Segue-se Udaipur, a cidade duplicada na água, à beira do lago Pichola no meio do qual ressalta o imponente Lake Palace Hotel, suspenso, como uma miragem. Em terra evidenciar-se o Palácio da Cidade, o maior complexo palaciano do Rajastão. Num canto, sentado de pernas cruzadas, um indiano dedilha uma cítara: ela responde soltando uma lamúria de amor que submerge o pátio num remanso nostálgico. Ao fundo, as colinas traçam uma linha contra o céu estrelado que faz dançar a noite.
Um voo rápido deixamos em Jaipur, a Cidade Rosa e a capital do Rajastão. Contemplamos o seu Palácio dos Ventos, uma fachada reservada ao séquito feminino onde, a partir de uma das suas 953 janelas octogonais recortadas, as damas observavam, ocultas, o fervilhar de vida na rua principal. Há ainda tempo para deambular pelo Jantar Mantar, o maior observatório astronómico da Índia. Tomamos um riquexó, depois um tuc-tuc e por fim subimos no dorso de um elefante de tromba pintada em direcção ao Forte de Amber. Descemos ao crepúsculo para partir de novo. Pela janela vão passando ursos, macacos, esquilos, camelos e vacas. No lusco-fusco, as silhuetas escondem-se por entre um céu que abraça a Lua, para depois reaparecerem como uma ilusão fantasmagórica.

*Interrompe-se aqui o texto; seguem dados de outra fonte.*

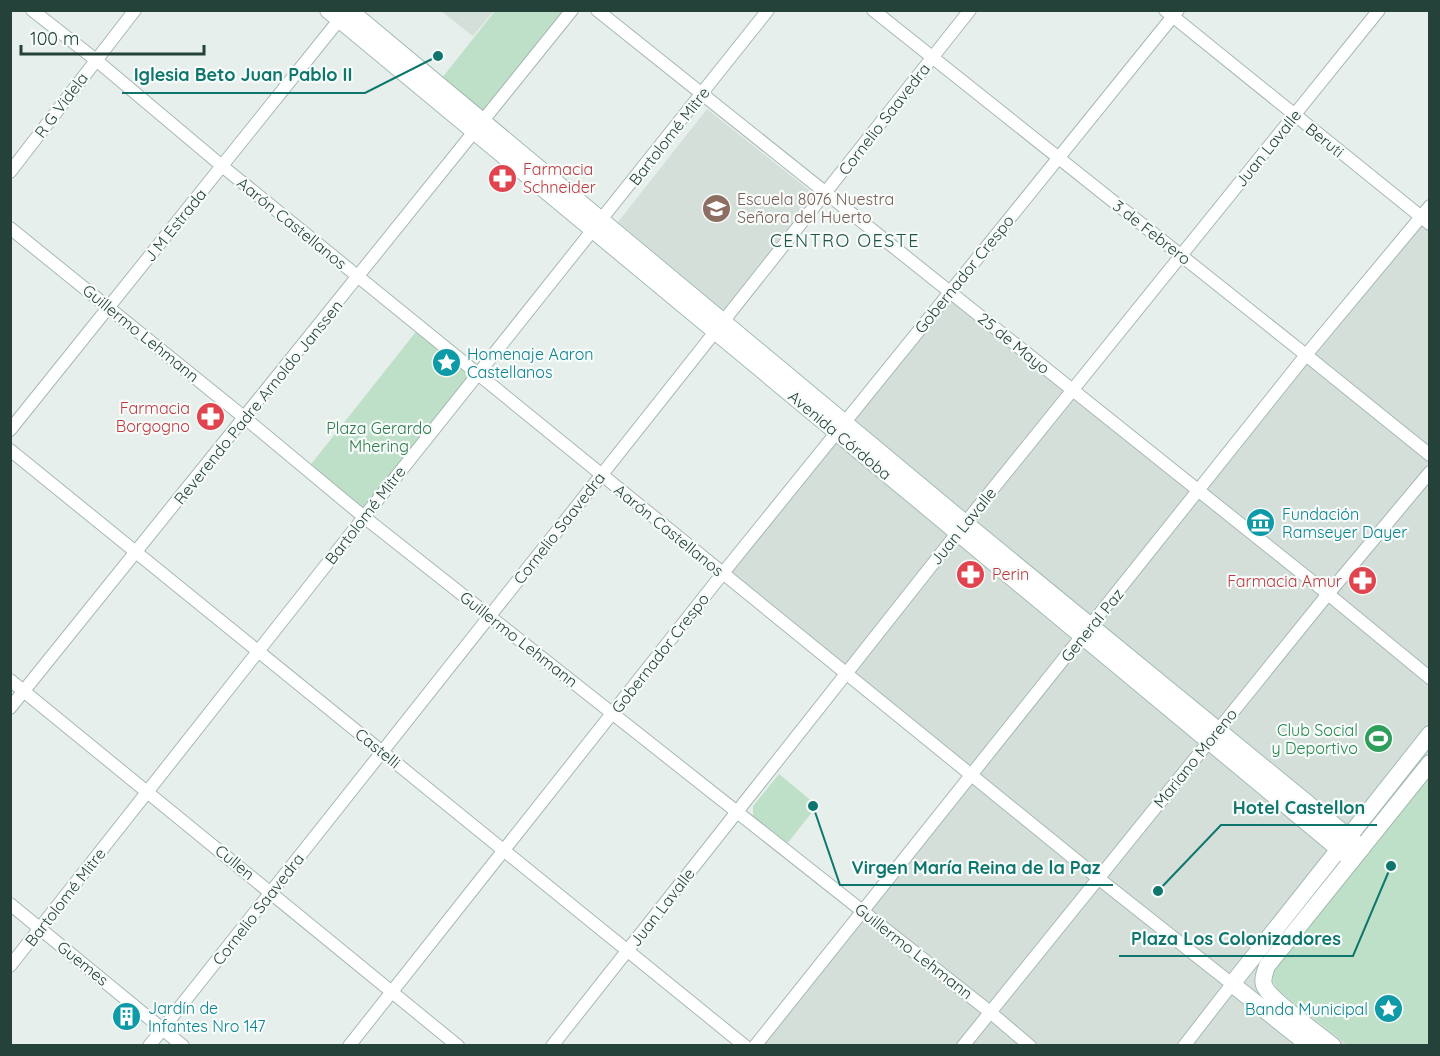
<svg xmlns="http://www.w3.org/2000/svg" width="1440" height="1056" font-family="Quicksand,sans-serif">
<style>
.built{fill:#d4dfda}
.green{fill:#bfe0c8}
.lines{fill:none;stroke-linecap:round;stroke-linejoin:round}
.street-casing{stroke:#a8b8b2;stroke-width:14}
.secondary-casing{stroke:#a4bbb3;stroke-width:18}
.street{stroke:#fff;stroke-width:12}
.secondary{stroke:#fff;stroke-width:16}
.labels{text-anchor:middle;stroke-width:4.5;stroke-linejoin:round;paint-order:stroke}
.street-label{font-size:16px;fill:#24423a;stroke:#f7fbf9}
.health-label{font-size:16px;fill:#be3a42;stroke:#f7fbf9;text-anchor:start}
.education-label{font-size:16px;fill:#785e54;stroke:#f7fbf9;text-anchor:start}
.culture-label{font-size:16px;fill:#0d838f;stroke:#f7fbf9;text-anchor:start}
.park-label{font-size:16px;fill:#2d7a4b;stroke:#f7fbf9}
.leisure-label{font-size:16px;fill:#27864d;stroke:#f7fbf9;text-anchor:end}
.neighbourhood-label{font-size:18px;letter-spacing:1.5px;fill:#1f5548;stroke:#f7fbf9}
.leader{fill:none;stroke:#0f766e;stroke-width:2}
.callout-dot{fill:#0f766e;stroke:#f7fbf9;stroke-width:2}
.callout-label{font-size:18px;text-anchor:middle;font-weight:bold;fill:#0f766e;stroke:#f7fbf9;stroke-width:4.5;stroke-linejoin:round;paint-order:stroke}
</style>
<rect width="100%" height="100%" fill="#e6efeb"/>
<!-- built -->
<g class="built">
<polygon points="441,11 494,11 473,36"/>
<polygon points="707,109 814,194 724,311 618,222"/>
<polygon points="1421,217 1430,224 1429,1045 755,1045 971,775 723,573 949,292 1198,490"/>
</g>
<!-- green -->
<g class="green">
<polygon points="495,11 572,11 488,115 442,78"/>
<polygon points="419,328 475,374 364,515 308,468"/>
<polygon points="1429,770 1429,1045 1348,1045 1279,991 1271,977 1273,969"/>
<polygon points="779,774 814,803 814,810 786,845 753,818 753,806"/>
</g>
<g class="lines">
<defs>
<g id="street">
<polyline points="32,10 96,60 222,166 1098,878 1232,984 1184,1046"/>
<polyline points="597,10 1328,594 1430,678"/>
<polyline points="873,10 1306,355 1430,455"/>
<polyline points="1165,10 1430,224"/>
<polyline points="10,172 135,10"/>
<polyline points="10,228 245,418 364,517 990,1012 1030,1046"/>
<polyline points="10,430 339,20"/>
<polyline points="10,450 745,1046"/>
<polyline points="10,680 458,1046"/>
<polyline points="10,708 572,10"/>
<polyline points="10,904 183,1046"/>
<polyline points="10,966 364,517 768,10"/>
<polyline points="149,1046 970,10"/>
<polyline points="349,1046 723,573 1178,10"/>
<polyline points="552,1046 958,532 1379,10"/>
<polyline points="755,1046 1306,355 1430,206"/>
<polyline points="963,1046 1328,594 1430,472"/>
</g>
<g id="secondary">
<polyline points="328,10 1352,860"/>
<polyline points="349,10 965,523 1362,848"/>
<polyline points="1310,1046 1232,984 1430,734"/>
<path d="M 1333,1046 C 1319,1034 1268,999 1264,985 C 1262,979 1265,972 1267,966 L 1430,763"/>
</g>
</defs>
<!-- street casing -->
<use href="#street" class="street-casing"/>
<!-- secondary casing -->
<use href="#secondary" class="secondary-casing"/>
<!-- street -->
<use href="#street" class="street"/>
<!-- secondary -->
<use href="#secondary" class="secondary"/>
</g>
<!-- icons -->
<defs>
<symbol id="pharmacy-disc" viewBox="-11 -11 22 22"><circle r="9.5" fill="#e0444e" stroke="#f7fbf9"/><path d="M-2-6h4v4h4v4h-4v4h-4v-4h-4v-4h4Z" fill="#fff"/></symbol>
<symbol id="school-disc" viewBox="-11 -11 22 22"><circle r="9.5" fill="#8d6e63" stroke="#f7fbf9"/><path d="M0-5L7-2L0 1L-7-2ZM-4 1L0 2.5L4 1V4Q0 6-4 4Z" fill="#fff"/></symbol>
<symbol id="sight-disc" viewBox="-11 -11 22 22"><circle r="9.5" fill="#0f9aa8" stroke="#f7fbf9"/><path d="M0-6L1.8-2.2L6-1.7L2.9 1.2L3.7 5.4L0 3.3L-3.7 5.4L-2.9 1.2L-6-1.7L-1.8-2.2Z" fill="#fff"/></symbol>
<symbol id="museum-disc" viewBox="-11 -11 22 22"><circle r="9.5" fill="#0f9aa8" stroke="#f7fbf9"/><path d="M0-6L6-3V-2H-6V-3ZM-5-1h2V3h-2ZM-1-1h2V3h-2ZM3-1h2V3H3ZM-6 4H6V6H-6Z" fill="#fff"/></symbol>
<symbol id="stadium-disc" viewBox="-11 -11 22 22"><circle r="9.5" fill="#2e9e5b" stroke="#f7fbf9"/><path d="M0-5a6.5 5 0 1 0 0 10a6.5 5 0 1 0 0-10ZM-3.5-1.8h7v3.6h-7Z" fill="#fff"/></symbol>
<symbol id="building-disc" viewBox="-11 -11 22 22"><circle r="9.5" fill="#0f9aa8" stroke="#f7fbf9"/><path d="M-4-6H4V6H1V3H-1V6H-4ZM-2.5-4.3h1.7v1.8h-1.7ZM.8-4.3h1.7v1.8H.8ZM-2.5-1h1.7V.8h-1.7ZM.8-1h1.7V.8H.8Z" fill="#fff"/></symbol>
</defs>
<g fill-rule="evenodd">
<use href="#pharmacy-disc" x="486" y="162" width="33" height="33"/>
<use href="#school-disc" x="700" y="192" width="33" height="33"/>
<use href="#sight-disc" x="430" y="346" width="33" height="33"/>
<use href="#pharmacy-disc" x="194" y="400" width="33" height="33"/>
<use href="#museum-disc" x="1244" y="506" width="33" height="33"/>
<use href="#pharmacy-disc" x="954" y="558" width="33" height="33"/>
<use href="#pharmacy-disc" x="1346" y="564" width="33" height="33"/>
<use href="#stadium-disc" x="1362" y="722" width="33" height="33"/>
<use href="#sight-disc" x="1372" y="992" width="33" height="33"/>
<use href="#building-disc" x="110" y="1000" width="33" height="33"/>
</g>
<g class="labels">
<!-- street labels -->
<g class="street-label">
<text transform="translate(61 105) rotate(-53)" y="6">R G Videla</text>
<text transform="translate(884 119) rotate(-52)" y="6">Cornelio Saavedra</text>
<text transform="translate(669 136) rotate(-52)" y="6">Bartolomé Mitre</text>
<text transform="translate(1325 140) rotate(39)" y="6">Beruti</text>
<text transform="translate(1268 148) rotate(-51)" y="6">Juan Lavalle</text>
<text transform="translate(292 223) rotate(39)" y="6">Aarón Castellanos</text>
<text transform="translate(175 225) rotate(-51)" y="6">J M Estrada</text>
<text transform="translate(1152 232) rotate(38)" y="6">3 de Febrero</text>
<text transform="translate(964 274) rotate(-51)" y="6">Gobernador Crespo</text>
<text transform="translate(141 333) rotate(39)" y="6">Guillermo Lehmann</text>
<text transform="translate(1014 343) rotate(39)" y="6">25 de Mayo</text>
<text transform="translate(258 402) rotate(-51)" y="6">Reverendo Padre Arnoldo Janssen</text>
<text transform="translate(840 435) rotate(40)" y="6">Avenida Córdoba</text>
<text transform="translate(365 515) rotate(-52)" y="6">Bartolomé Mitre</text>
<text transform="translate(963 526) rotate(-51)" y="6">Juan Lavalle</text>
<text transform="translate(559 528) rotate(-52)" y="6">Cornelio Saavedra</text>
<text transform="translate(669 530) rotate(39)" y="6">Aarón Castellanos</text>
<text transform="translate(1092 625) rotate(-51)" y="6">General Paz</text>
<text transform="translate(519 639) rotate(38)" y="6">Guillermo Lehmann</text>
<text transform="translate(660 653) rotate(-52)" y="6">Gobernador Crespo</text>
<text transform="translate(378 748) rotate(39)" y="6">Castelli</text>
<text transform="translate(1195 758) rotate(-51)" y="6">Mariano Moreno</text>
<text transform="translate(235 862) rotate(39)" y="6">Cullen</text>
<text transform="translate(65 897) rotate(-52)" y="6">Bartolomé Mitre</text>
<text transform="translate(662 907) rotate(-52)" y="6">Juan Lavalle</text>
<text transform="translate(258 909) rotate(-52)" y="6">Cornelio Saavedra</text>
<text transform="translate(914 951) rotate(38)" y="6">Guillermo Lehmann</text>
<text transform="translate(83 963) rotate(39)" y="6">Guemes</text>
</g>
<!-- health labels -->
<g class="health-label">
<text x="523" y="175">Farmacia<tspan x="523" dy="18">Schneider</tspan></text>
<text x="190" y="414" text-anchor="end">Farmacia<tspan x="190" dy="18">Borgogno</tspan></text>
<text x="992" y="580">Perin</text>
<text x="1342" y="587" text-anchor="end">Farmacia Amur</text>
</g>
<!-- education labels -->
<g class="education-label">
<text x="737" y="205">Escuela 8076 Nuestra<tspan x="737" dy="18">Señora del Huerto</tspan></text>
</g>
<!-- culture labels -->
<g class="culture-label">
<text x="467" y="360">Homenaje Aaron<tspan x="467" dy="18">Castellanos</tspan></text>
<text x="1282" y="520">Fundación<tspan x="1282" dy="18">Ramseyer Dayer</tspan></text>
<text x="148" y="1014">Jardín de<tspan x="148" dy="18">Infantes Nro 147</tspan></text>
<text x="1368" y="1015" text-anchor="end">Banda Municipal</text>
</g>
<!-- park labels -->
<g class="park-label">
<text x="379" y="434">Plaza Gerardo<tspan x="379" dy="18">Mhering</tspan></text>
</g>
<!-- leisure labels -->
<g class="leisure-label">
<text x="1358" y="736">Club Social<tspan x="1358" dy="18">y Deportivo</tspan></text>
</g>
<!-- neighbourhood labels -->
<g class="neighbourhood-label">
<text x="845" y="247">CENTRO OESTE</text>
</g>
</g>
<!-- callouts -->
<path class="leader" d="M438 56L365 93H122M1158 891L1221 825H1377M813 806L840 885H1113M1391 866L1353 956H1119"/>
<g class="callout-dot">
<circle cx="438" cy="56" r="6"/>
<circle cx="1158" cy="891" r="6"/>
<circle cx="813" cy="806" r="6"/>
<circle cx="1391" cy="866" r="6"/>
</g>
<g class="callout-label">
<text x="243" y="81">Iglesia Beto Juan Pablo II</text>
<text x="1299" y="814">Hotel Castellon</text>
<text x="976" y="874">Virgen María Reina de la Paz</text>
<text x="1236" y="945">Plaza Los Colonizadores</text>
</g>
<!-- border -->
<rect width="1440" height="1056" fill="none" stroke="#24423a" stroke-width="24"/>
<!-- scale -->
<path d="M21 45v9h183v-9" fill="none" stroke="#24423a" stroke-width="3"/>
<text x="30" y="45" font-size="18" fill="#24423a" stroke="#f7fbf9" stroke-width="4.5" paint-order="stroke">100 m</text>
</svg>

La cérise sur le gâteau do onírico Rajastão aproxima-se. Desviamos para um caminho estreito e murado e pouco depois o veículo imobiliza-se. A curta vereda acaba num portão sobrepujado por um arco vermelho. De repente, quando se trespassa o umbral, o ar rareia, electrizando-se. Ei-lo, grandioso e magnífico, o Taj Mahal. Construído entre 1631 e 1648, o mausoléu é uma ode ao amor do Xá Shan Jahan à sua esposa favorita, Mumtaz Mahal. De mármore níveo, possui uma arquitetura geométrica e depurada, sustentada por paredes cravejadas de pedras preciosas que se destacam sob o pôr-do-sol que o incendeia. É então que o branco do edifício se torna rosáceo, na precisa hora em que os pássaros gorjeiam em enorme algazarra, regressando aos ninhos. Saio do recinto e volto-me para trás. Ele está ali e ali permanece, eterno na impermanência da vida. Quem afirma conhecê-lo de fotografias ou gravuras está redondamente enganado; o Taj só se apreende face a face. A obra-prima icónica cristaliza todas as histórias de amor, lágrima na face da eternidade.
O caleidoscópio vivo e sedutor das horas esgota-se sem clemências. Adormeço sob a humidade da monção, apagando com os sonhos o tilak da jornada rajput… Ocorre-me então que percorrer esta região da Índia é uma história de amor, colorida e sublime, que permanece na memória como motor da sua própria ficção.